The farmhouse at Red Mills known as 'Red Mills Farm' was built c.1835 by Roe and Arminda Coleman on this site overlooking the Shawangunk Kill. The early mill site included a sawmill and gristmill which were in proximity to the miller's house (only the miller's house survives). The location allowed the miller a view of mill operations, and the height of the water in the mill could also be monitored. The sawmill and gristmill were destroyed by fire in the mid-twentieth century, leaving only remnants of a dam and mill race channel, and the existing miller's house. (The mill site is located on a separate parcel.)

The site was originally owned by Abraham Jansen. Roe Coleman purchased the land in 1835 and began construction of the mill buildings and the house. (A date stone set in the garden wall which surrounds the house reads, 'Erected by M. Webb / July 4, 1839'. This may refer to the date the wall was constructed since it does not relate to the house or it may have come from one of the other mill buildings.

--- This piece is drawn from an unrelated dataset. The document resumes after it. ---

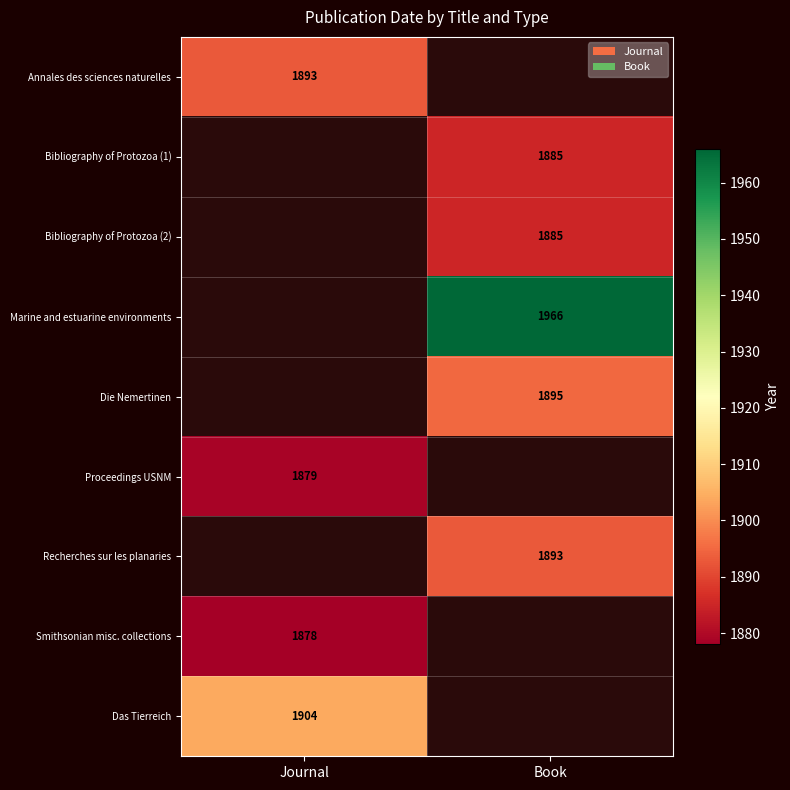

The value of Bibliography of Protozoa (2) at Book is 950. True or false?

False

No documentation has been found to link M. Webb with the site, however.)

The site is known as 'Red Mills' and this name has been attributed to the color of the mill buildings. It has also been called 'Green Mills', presumably after a subsequent owner, Russell G. Green.

Also on the property is a contributing well.

The property is currently owned by AJPA, LLC.

It was listed on the National Register of Historic Places in 1983.